Aufgabe A:
Erläutern Sie anhand des Berichts zur SUISAG-Züchtertagung, weshalb der genetische Leistungsunterschied zwischen den Ebern auf der KB und den im Natursprung eingesetzten Ebern deutlich größer geworden ist.
Aufgabe B:
Geben Sie den Abschnitt des Berichts zur SUISAG-Züchtertagung wieder, der mit den Worten "Die jährliche SUISAG-Züchtertagung" beginnt und mit "unter professionellen Praktikern." endet, und tauschen Sie dabei "Treffpunkt" gegen "Anlass" aus.
Aufgabe C:
Schreiben Sie den Bericht zur SUISAG-Züchtertagung im Anschluss an seinen letzten Satz weiter.

Textauszug:
━━━━━━━━

SUISAG Züchtertagung

Die jährliche SUISAG-Züchtertagung in der Schlacht Sempach ist ein wichtiger Treffpunkt für die aktiven Herdebuchzüchter. Gegen 80 Züchter und Gäste haben sich über topaktuelle Themen aus der Schweinezucht und –gesundheit informiert. Sehr geschätzt wurde einmal mehr auch die Zeit für den wertvollen Austausch unter professionellen Praktikern.

Nach der Begrüssung durch Matteo Aepli, SUISAG-Geschäftsführer, zeigte Henning Luther als Zuchtleiter eindrücklich die Bedeutung aber auch die Risiken des Einsatzes von Natursprungebern in der Herdebuchzucht auf. Mit der erfolgreichen Einführung der genomischen Zuchtwertschätzung beim Edelschwein per Anfang 2016 haben sich der Zuchtfortschritt sowie die Sicherheit der Zuchtwerte bei den KB-Ebern deutlich erhöht. Damit ist der genetische Leistungsunterschied (Zuchtwerte) zwischen den Ebern auf der KB und den im Natursprung eingesetzten Ebern deutlich grösser geworden.

━━━━━━━━

Vorliegendes Material:

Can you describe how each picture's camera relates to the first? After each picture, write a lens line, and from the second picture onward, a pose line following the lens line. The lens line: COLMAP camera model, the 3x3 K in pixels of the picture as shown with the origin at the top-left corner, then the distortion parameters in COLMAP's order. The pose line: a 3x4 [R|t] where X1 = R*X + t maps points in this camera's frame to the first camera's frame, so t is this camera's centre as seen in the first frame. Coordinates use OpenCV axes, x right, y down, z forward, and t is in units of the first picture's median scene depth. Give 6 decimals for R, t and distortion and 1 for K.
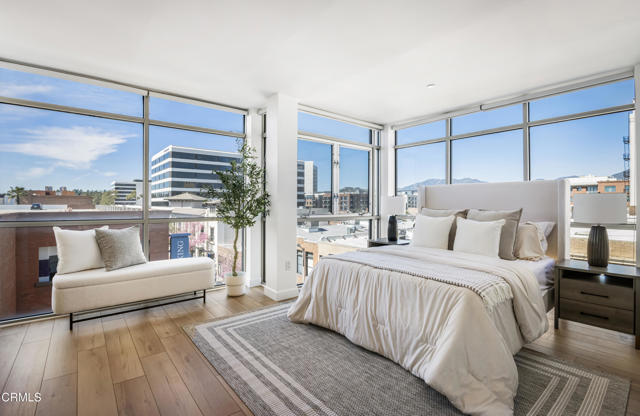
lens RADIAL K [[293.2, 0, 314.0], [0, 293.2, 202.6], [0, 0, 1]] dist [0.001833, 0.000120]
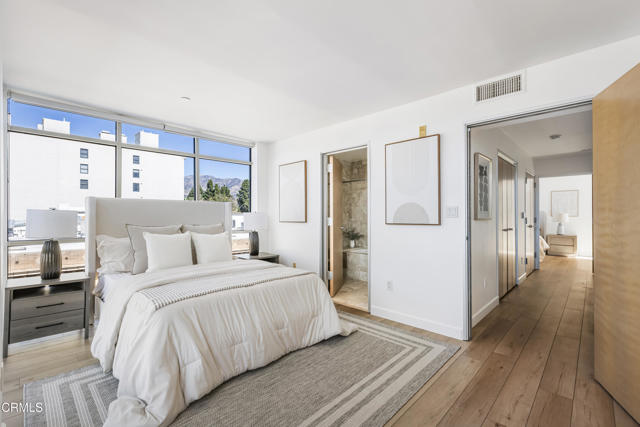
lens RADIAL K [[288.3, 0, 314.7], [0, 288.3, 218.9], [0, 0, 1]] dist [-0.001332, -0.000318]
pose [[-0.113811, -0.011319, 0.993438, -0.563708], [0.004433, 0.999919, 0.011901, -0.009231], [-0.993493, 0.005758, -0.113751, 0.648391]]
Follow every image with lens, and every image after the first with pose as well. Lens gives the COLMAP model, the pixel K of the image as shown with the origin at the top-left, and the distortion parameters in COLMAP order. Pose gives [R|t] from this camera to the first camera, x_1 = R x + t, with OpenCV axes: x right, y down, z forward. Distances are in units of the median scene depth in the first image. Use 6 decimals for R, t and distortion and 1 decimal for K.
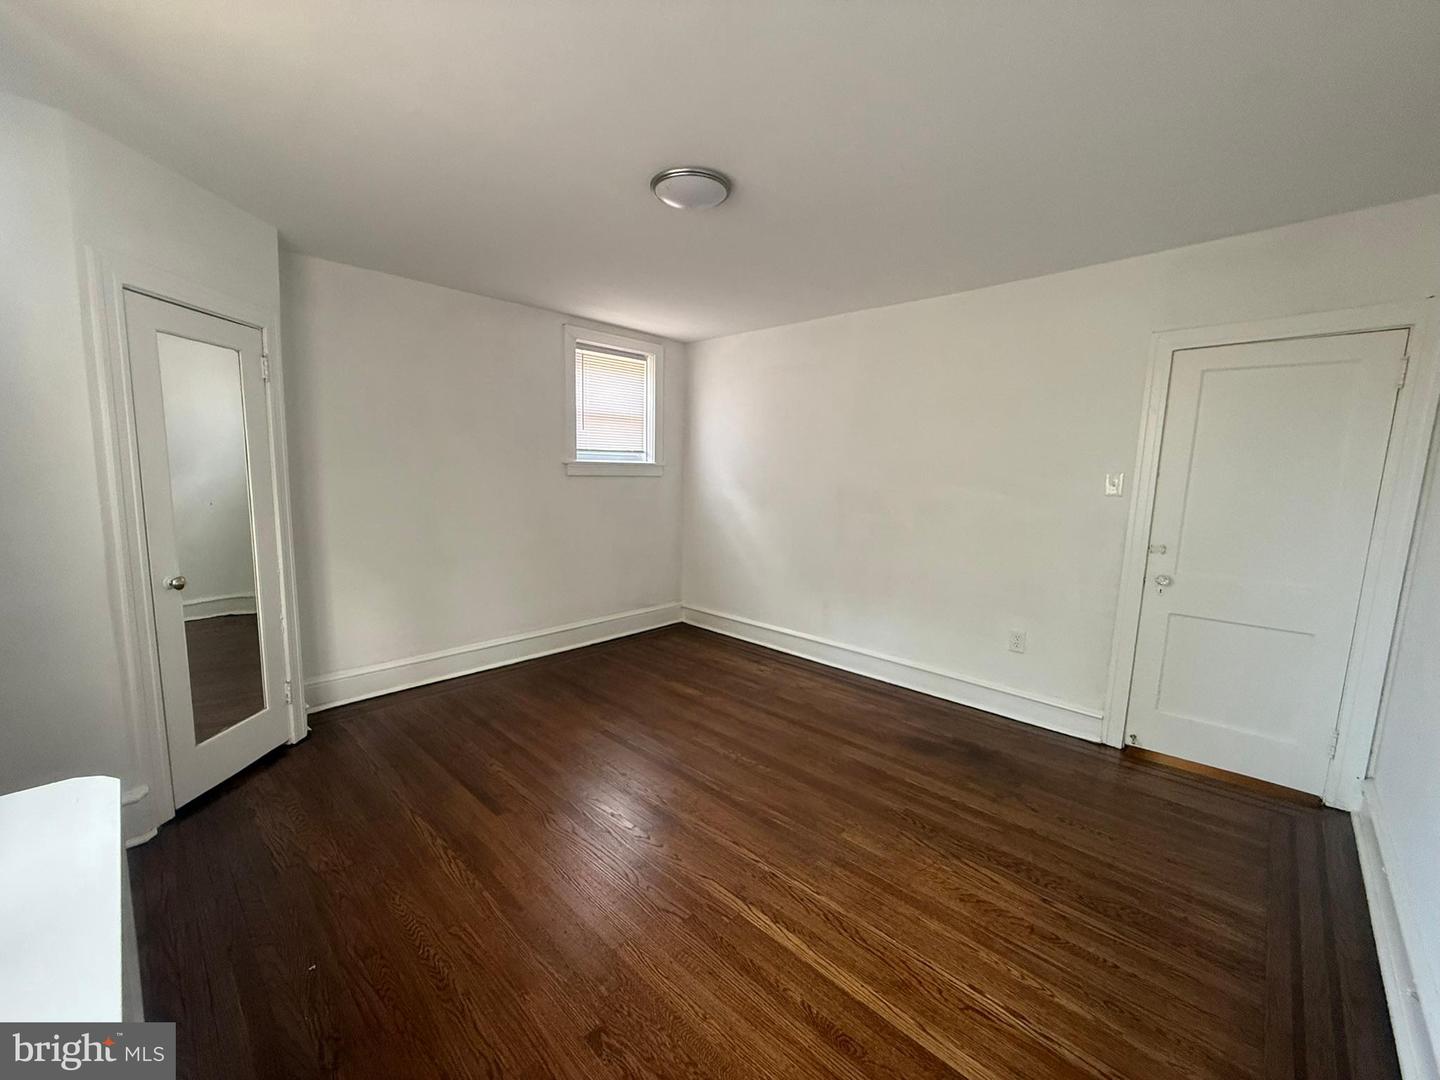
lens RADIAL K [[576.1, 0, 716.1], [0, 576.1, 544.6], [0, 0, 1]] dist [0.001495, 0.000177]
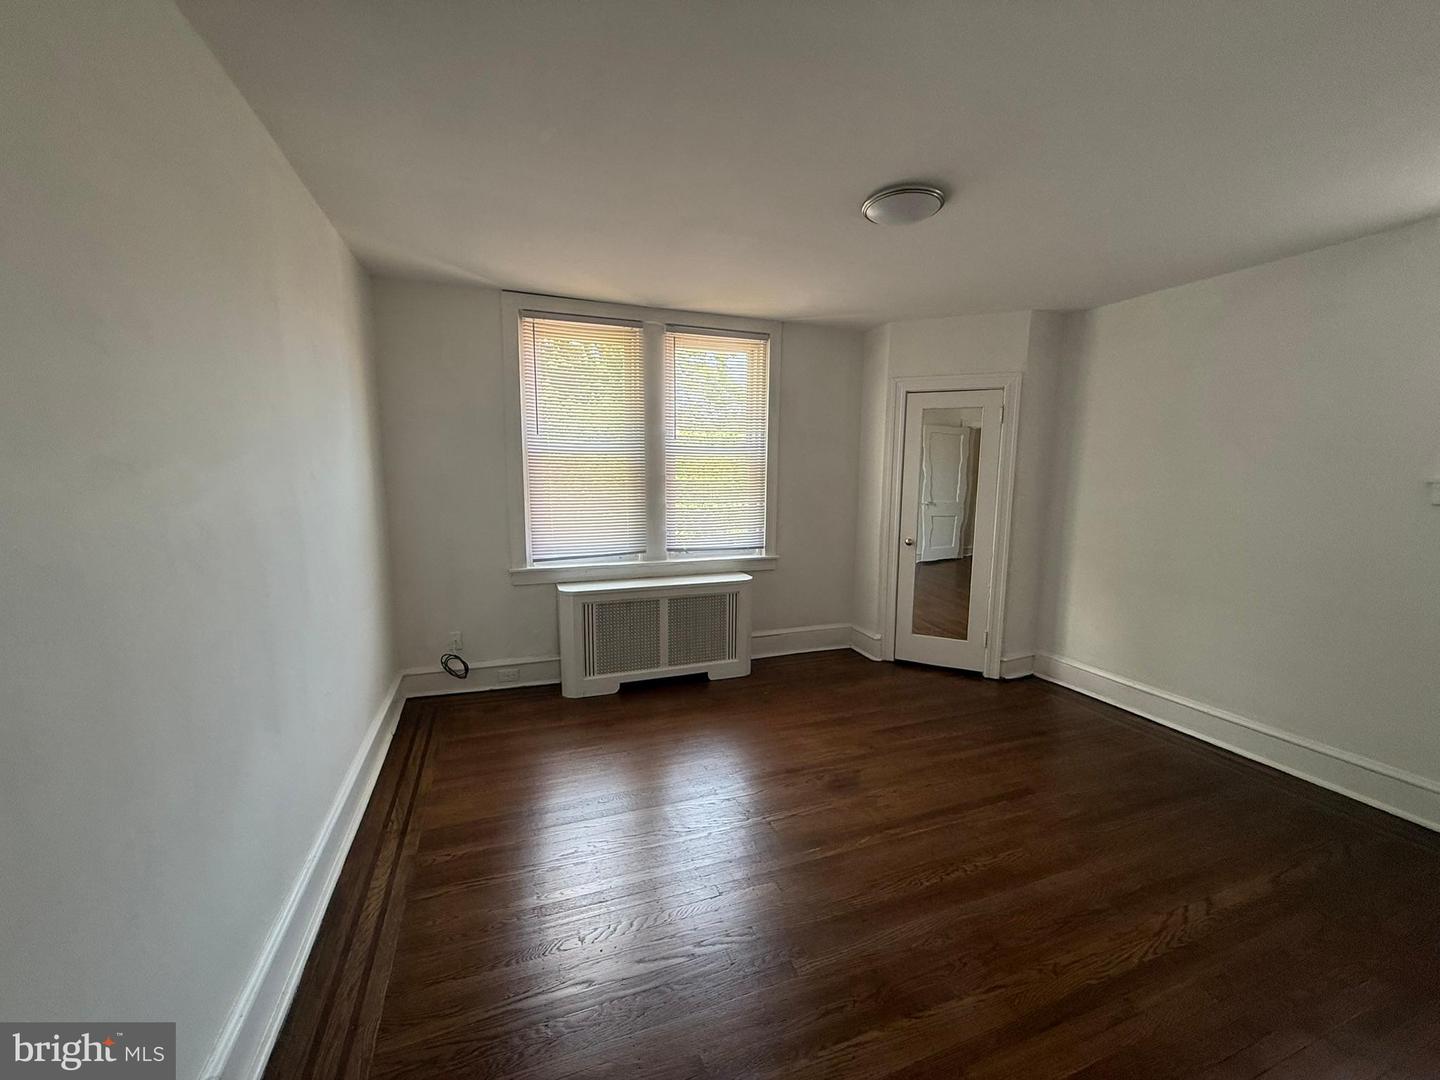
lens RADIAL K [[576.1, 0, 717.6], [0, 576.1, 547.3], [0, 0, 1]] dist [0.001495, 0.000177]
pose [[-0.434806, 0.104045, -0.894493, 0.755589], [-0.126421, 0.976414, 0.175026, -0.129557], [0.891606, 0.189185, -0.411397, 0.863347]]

━━━━━━━━

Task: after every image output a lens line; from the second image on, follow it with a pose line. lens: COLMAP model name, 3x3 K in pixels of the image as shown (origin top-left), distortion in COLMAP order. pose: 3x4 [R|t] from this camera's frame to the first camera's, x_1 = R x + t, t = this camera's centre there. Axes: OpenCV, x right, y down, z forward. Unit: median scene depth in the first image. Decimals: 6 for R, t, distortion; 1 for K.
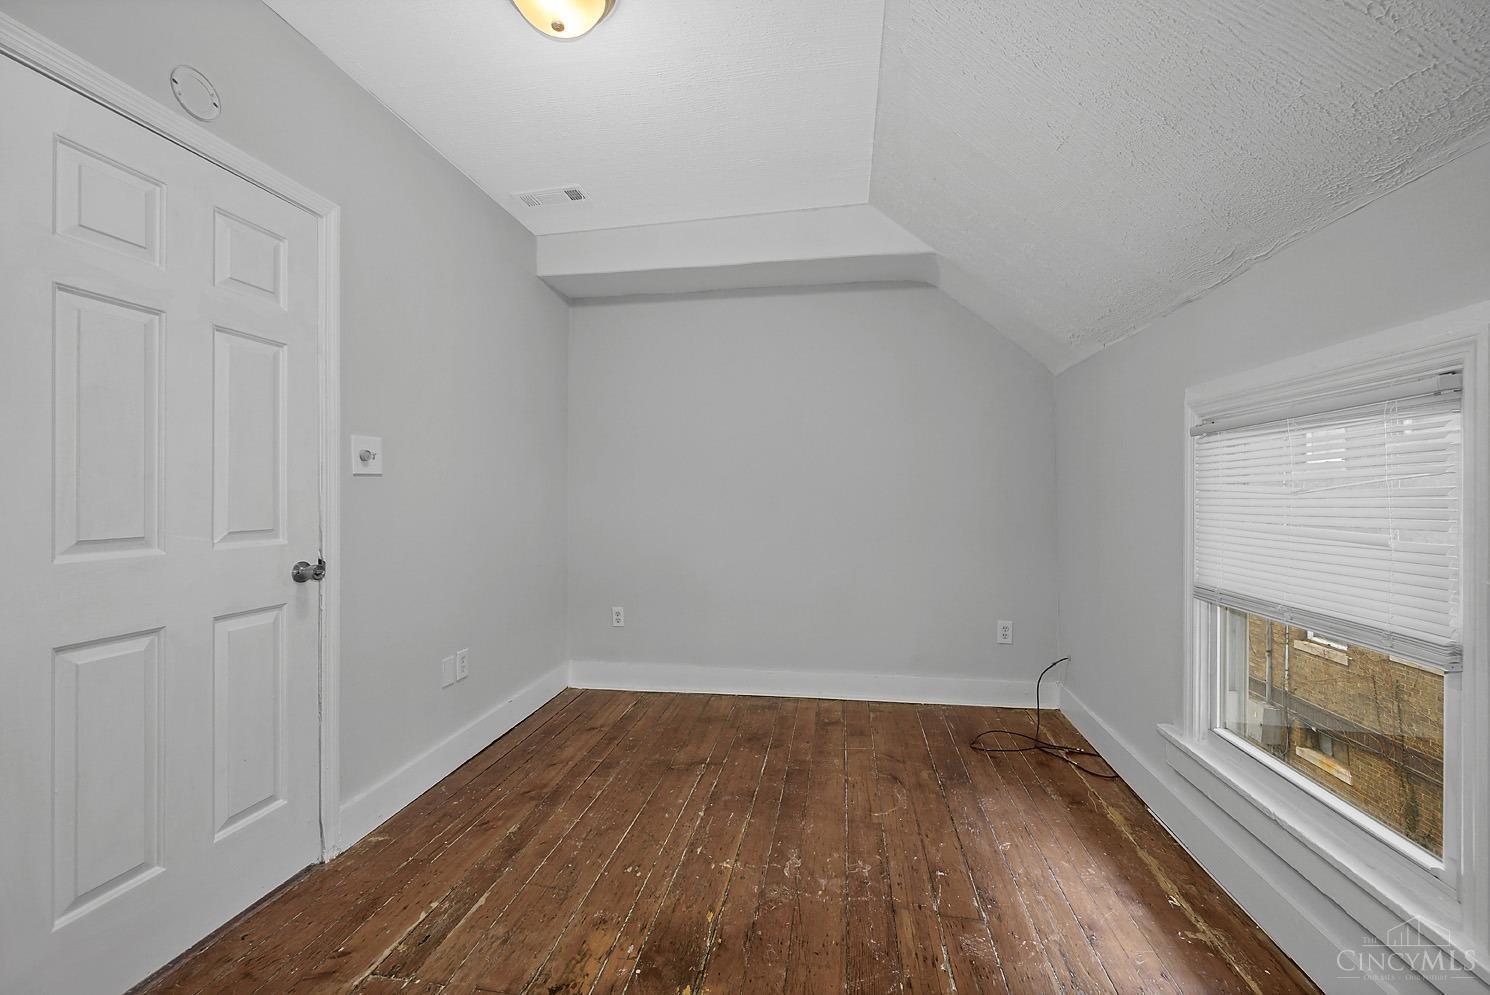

━━━━━━━━

Ihre Antwort A:
Mit der Einführung der genomischen Zuchtwertschätzung beim Edelschwein per Anfang 2016 haben sich der Zuchtfortschritt und die Sicherheit der Zuchtwerte bei den KB-Ebern deutlich erhöht.

Ihre Antwort B:
Die jährliche SUISAG-Züchtertagung in der Schlacht Sempach ist ein wichtiger Anlass für die aktiven Herdebuchzüchter. Gegen 80 Züchter und Gäste haben sich über topaktuelle Themen aus der Schweinezucht und –gesundheit informiert. Sehr geschätzt wurde einmal mehr auch die Zeit für den wertvollen Austausch unter professionellen Praktikern.

Ihre Antwort C:
In den HB-Zuchtbetrieben wird der Zuchtfortschritt auf der Mutterseite für die ganze Zuchtpopulation erarbeitet. Deshalb ist es wichtig, die besten Eber einzusetzen. Der Natursprung wird dabei auch in Zukunft eine Bedeutung haben, die eingesetzten Vererber sollen aber auch über genomische Zuchtwerte verfügen und mindestens so gut sein, wie der schwächste KB-Eber.

Im Anschluss wurden die anwesenden Züchter von Adrian Albrecht und von Martin Scheeder über einige aktuelle Kurzthemen aus dem Bereich Zucht informiert. Dabei ging es hauptsächlich über die Selektionsstrategie in der Coli-F4-Resistenzzucht, welche jetzt nach dem bevorstehenden erfolgreichen Abschluss der Erfolgsgeschichte Coli-F18-Resistenz, gestartet werden kann. Informationen dazu erhalten HB-Züchter direkt. Die Selektion startet nach umfangreichen Abklärungen bei den Vaterlinien.

Weitere Informationen finden Sie in der Dezemberausgabe der Suisseporcs Information im Beitrag „Start der Selektion auf ColiF4-Resistenz bei Vaterrassen“.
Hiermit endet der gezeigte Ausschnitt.